What to work on: Without the pictures, write the listing out again exactly as it appears.

Records supplied:
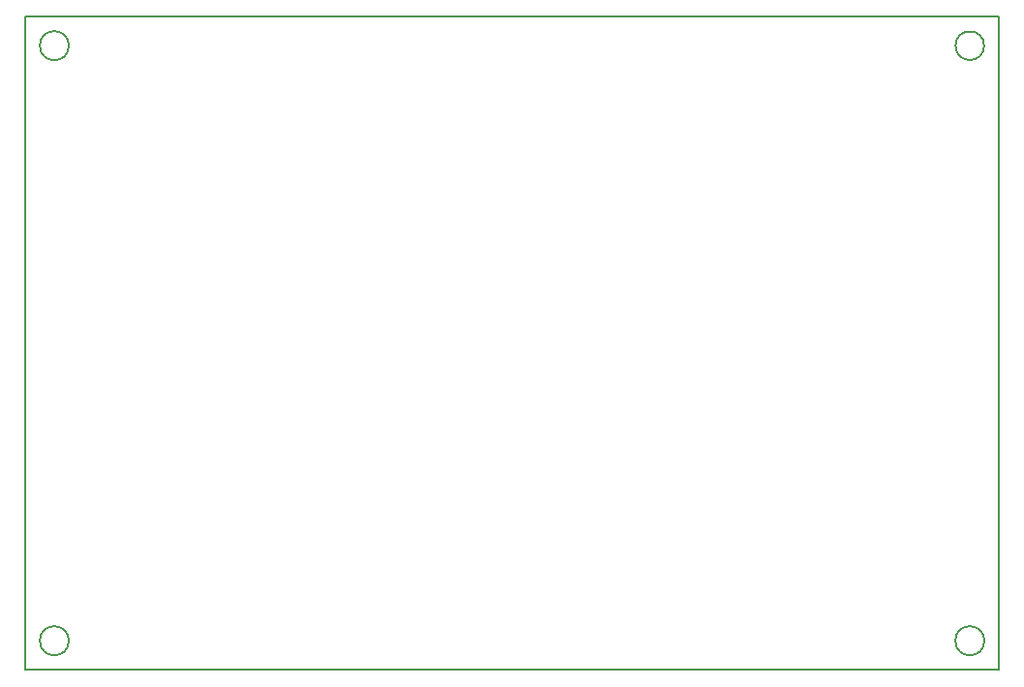
<source format=gbr>
G04 #@! TF.GenerationSoftware,KiCad,Pcbnew,(5.0.1-3-g963ef8bb5)*
G04 #@! TF.CreationDate,2020-01-16T13:34:53+00:00*
G04 #@! TF.ProjectId,SystemKeyboard,53797374656D4B6579626F6172642E6B,rev?*
G04 #@! TF.SameCoordinates,Original*
G04 #@! TF.FileFunction,Profile,NP*
%FSLAX46Y46*%
G04 Gerber Fmt 4.6, Leading zero omitted, Abs format (unit mm)*
G04 Created by KiCad (PCBNEW (5.0.1-3-g963ef8bb5)) date Thursday, 16 January 2020 at 13:34:53*
%MOMM*%
%LPD*%
G01*
G04 APERTURE LIST*
%ADD10C,0.150000*%
G04 APERTURE END LIST*
D10*
X87630000Y-111760000D02*
X87630000Y-54610000D01*
X172720000Y-111760000D02*
X87630000Y-111760000D01*
X172720000Y-54610000D02*
X172720000Y-111760000D01*
X87630000Y-54610000D02*
X172720000Y-54610000D01*
X171450000Y-109220000D02*
G75*
G03X171450000Y-109220000I-1270000J0D01*
G01*
X91440000Y-109220000D02*
G75*
G03X91440000Y-109220000I-1270000J0D01*
G01*
X91440000Y-57150000D02*
G75*
G03X91440000Y-57150000I-1270000J0D01*
G01*
X171430000Y-57150000D02*
G75*
G03X171430000Y-57150000I-1250000J0D01*
G01*
M02*

</source>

Written solution:
<source format=gbr>
G04 #@! TF.GenerationSoftware,KiCad,Pcbnew,(5.0.1-3-g963ef8bb5)*
G04 #@! TF.CreationDate,2020-01-16T13:34:53+00:00*
G04 #@! TF.ProjectId,SystemKeyboard,53797374656D4B6579626F6172642E6B,rev?*
G04 #@! TF.SameCoordinates,Original*
G04 #@! TF.FileFunction,Profile,NP*
%FSLAX46Y46*%
G04 Gerber Fmt 4.6, Leading zero omitted, Abs format (unit mm)*
G04 Created by KiCad (PCBNEW (5.0.1-3-g963ef8bb5)) date Thursday, 16 January 2020 at 13:34:53*
%MOMM*%
%LPD*%
G01*
G04 APERTURE LIST*
%ADD10C,0.150000*%
G04 APERTURE END LIST*
D10*
X87630000Y-111760000D02*
X87630000Y-54610000D01*
X172720000Y-111760000D02*
X87630000Y-111760000D01*
X172720000Y-54610000D02*
X172720000Y-111760000D01*
X87630000Y-54610000D02*
X172720000Y-54610000D01*
X171450000Y-109220000D02*
G75*
G03X171450000Y-109220000I-1270000J0D01*
G01*
X91440000Y-109220000D02*
G75*
G03X91440000Y-109220000I-1270000J0D01*
G01*
X91440000Y-57150000D02*
G75*
G03X91440000Y-57150000I-1270000J0D01*
G01*
X171430000Y-57150000D02*
G75*
G03X171430000Y-57150000I-1250000J0D01*
G01*
M02*

</source>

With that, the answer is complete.